A bunch of static like rushing wind made Math’s voice hard to understand. “Yeah, about the Dragon’s Den Casino. We received the infusion of capital from the angel investors at the end of Phase One, but there’s still a lot of work to do there. The problem is that my dragonmate has decided that she wants a honeymoon, and she wants it right now.”
“Oh, no. I am not going to Las Vegas to clean up your mess.”
“It’s not a mess. Bethany’s cleaning apparitions have made that place sparkle. All the penthouses are ready. The lobby areas are ready. All the regular hotel rooms are clean as a whistle and open for occupancy. She saved my scaly butt and the whole casino project from certain disaster, and she did it on time and under budget.”
“That’s important to you, huh, Math?”
“But now I have to go to Europe for a month, and this casino project is my baby. I don’t want to leave it in anyone else’s hands.”
“I hear you complaining about going to Europe for a month on your honeymoon, but I don’t believe a word you’re saying.”
“Shut up and listen. I’m worried that embezzlement scheme was more far-reaching than I suspected. I need somebody there who understands security and operations, and that means you.”
“Oh, no. I am not going to Las Vegas.”
“Come on, Arawn. You did your Master’s in Vegas. You love Vegas.”
“I do not want to talk about this, but I am not going back to Las Vegas.”
“You sure slunk around a lot while you lived there. Suddenly, Cai and I weren’t welcome at your apartment. Suddenly, we had to stay in a hotel instead of crashing on your floor like we always had. Suddenly, you clammed up and wouldn’t talk about anything, and then you moved back to New Wales the day after you defended your thesis and wouldn’t talk about a damn thing. Something was going on there.”
“Nothing to speak of.”
“Which means that something did, but you don’t want to talk about it.”
 
; “Like I said.”
“Arawn, I need you to go back to Las Vegas and take over the security arrangements at the Dragon’s Den Casino while I’m in Europe. I can’t trust anyone else with this.”
“You’re going to have to find someone else.”
“The soft open is in one month. If the casino isn’t ready to open to all those high-roller guests, journalists, and social media influencers we invited, the den could lose the whole investment. This is a lot of gold we are talking about, Arawn.”
“If we lose it, I’ll extend a low-interest loan to the den to cover the costs for ten years.”
“The Tiamat family trust may be one of the wealthiest hoards in the den, but it would be better for everyone if this casino investment pays off. I need you to go to Las Vegas.”

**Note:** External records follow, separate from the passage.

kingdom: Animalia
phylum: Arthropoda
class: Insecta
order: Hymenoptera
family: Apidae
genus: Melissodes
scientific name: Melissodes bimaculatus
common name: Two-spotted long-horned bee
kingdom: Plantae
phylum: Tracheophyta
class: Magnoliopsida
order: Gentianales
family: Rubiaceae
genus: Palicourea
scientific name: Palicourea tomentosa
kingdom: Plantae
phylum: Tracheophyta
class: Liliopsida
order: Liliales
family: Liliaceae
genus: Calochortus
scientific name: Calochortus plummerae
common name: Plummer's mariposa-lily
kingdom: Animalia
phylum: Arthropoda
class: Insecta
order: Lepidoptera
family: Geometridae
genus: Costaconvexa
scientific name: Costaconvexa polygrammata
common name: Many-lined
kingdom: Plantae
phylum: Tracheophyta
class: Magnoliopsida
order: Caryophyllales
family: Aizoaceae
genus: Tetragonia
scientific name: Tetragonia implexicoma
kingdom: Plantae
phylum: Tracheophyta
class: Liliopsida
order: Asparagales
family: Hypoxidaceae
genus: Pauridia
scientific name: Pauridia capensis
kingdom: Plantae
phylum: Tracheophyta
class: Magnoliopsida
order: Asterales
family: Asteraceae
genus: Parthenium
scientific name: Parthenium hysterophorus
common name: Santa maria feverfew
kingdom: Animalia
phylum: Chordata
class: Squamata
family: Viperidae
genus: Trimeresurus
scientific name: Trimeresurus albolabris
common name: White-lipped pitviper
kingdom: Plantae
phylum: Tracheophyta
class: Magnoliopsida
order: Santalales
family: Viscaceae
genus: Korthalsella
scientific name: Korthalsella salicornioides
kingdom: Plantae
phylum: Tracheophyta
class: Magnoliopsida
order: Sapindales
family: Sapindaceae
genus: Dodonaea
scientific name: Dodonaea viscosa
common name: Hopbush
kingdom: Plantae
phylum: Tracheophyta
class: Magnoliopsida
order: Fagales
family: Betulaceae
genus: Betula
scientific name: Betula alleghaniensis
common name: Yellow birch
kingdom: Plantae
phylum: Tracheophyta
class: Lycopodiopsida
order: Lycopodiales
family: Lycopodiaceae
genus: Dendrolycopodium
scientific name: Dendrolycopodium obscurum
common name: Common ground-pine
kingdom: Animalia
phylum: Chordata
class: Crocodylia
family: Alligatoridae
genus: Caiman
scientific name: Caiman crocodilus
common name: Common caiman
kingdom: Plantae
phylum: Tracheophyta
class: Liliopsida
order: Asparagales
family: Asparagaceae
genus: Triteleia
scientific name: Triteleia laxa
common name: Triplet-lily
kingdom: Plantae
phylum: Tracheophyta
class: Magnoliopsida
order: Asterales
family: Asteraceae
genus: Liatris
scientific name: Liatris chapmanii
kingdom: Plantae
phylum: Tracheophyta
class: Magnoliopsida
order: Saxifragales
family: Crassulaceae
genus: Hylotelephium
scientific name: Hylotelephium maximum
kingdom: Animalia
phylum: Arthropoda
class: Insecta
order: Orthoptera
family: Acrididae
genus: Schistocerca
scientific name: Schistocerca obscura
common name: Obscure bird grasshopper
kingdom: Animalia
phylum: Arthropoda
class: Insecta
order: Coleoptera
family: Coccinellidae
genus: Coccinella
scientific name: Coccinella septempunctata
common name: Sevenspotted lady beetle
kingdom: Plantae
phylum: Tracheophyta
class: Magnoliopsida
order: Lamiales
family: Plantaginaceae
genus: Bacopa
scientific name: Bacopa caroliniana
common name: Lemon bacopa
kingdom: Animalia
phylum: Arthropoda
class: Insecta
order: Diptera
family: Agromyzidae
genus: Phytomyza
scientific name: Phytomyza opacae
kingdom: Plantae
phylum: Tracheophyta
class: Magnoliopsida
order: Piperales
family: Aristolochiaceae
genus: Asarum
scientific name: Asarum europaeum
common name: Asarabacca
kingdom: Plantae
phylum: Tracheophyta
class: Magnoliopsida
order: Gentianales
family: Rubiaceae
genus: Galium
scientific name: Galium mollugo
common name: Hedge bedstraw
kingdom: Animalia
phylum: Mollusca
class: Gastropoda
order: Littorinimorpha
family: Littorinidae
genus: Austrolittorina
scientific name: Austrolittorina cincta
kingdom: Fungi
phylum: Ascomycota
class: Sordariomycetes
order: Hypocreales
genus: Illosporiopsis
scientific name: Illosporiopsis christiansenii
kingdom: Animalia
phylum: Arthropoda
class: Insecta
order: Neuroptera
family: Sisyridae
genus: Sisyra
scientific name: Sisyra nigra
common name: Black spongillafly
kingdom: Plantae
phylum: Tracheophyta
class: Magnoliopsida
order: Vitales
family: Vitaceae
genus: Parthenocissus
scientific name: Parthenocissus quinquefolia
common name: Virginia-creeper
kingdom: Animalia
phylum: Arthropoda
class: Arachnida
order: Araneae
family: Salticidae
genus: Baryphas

“I’d rather give you the money.”
“I don’t want your money. I want this investment to work. Whatever it is that you don’t want to deal with in Las Vegas—”
“There is nothing left for me in Las Vegas.”
“—Whatever it is, just dodge it, deal with it, or pay it to go away.”
“It’s not that simple, Mathonwy.”
“I need you there, and I need you there before lunch for an eleven o’clock meeting today.”
“No.”
“Please, Arawn.”
“I’m too busy here.”
“Begging didn’t work. Time to try blackmail.”
Horror dawned. “You wouldn’t—”
“I still have the video, buddy. I have saved that video on cloud servers and USB drives that you will never find.”
“Two can play at that game.”
“But you can’t play as well as I can because I can hold my liquor well enough to take video footage while I’m wasted. I’ll expect you in Las Vegas for the eleven o’clock meeting that I have set up with the casino’s department heads. I will need you to stay there for at least a month until the soft open.”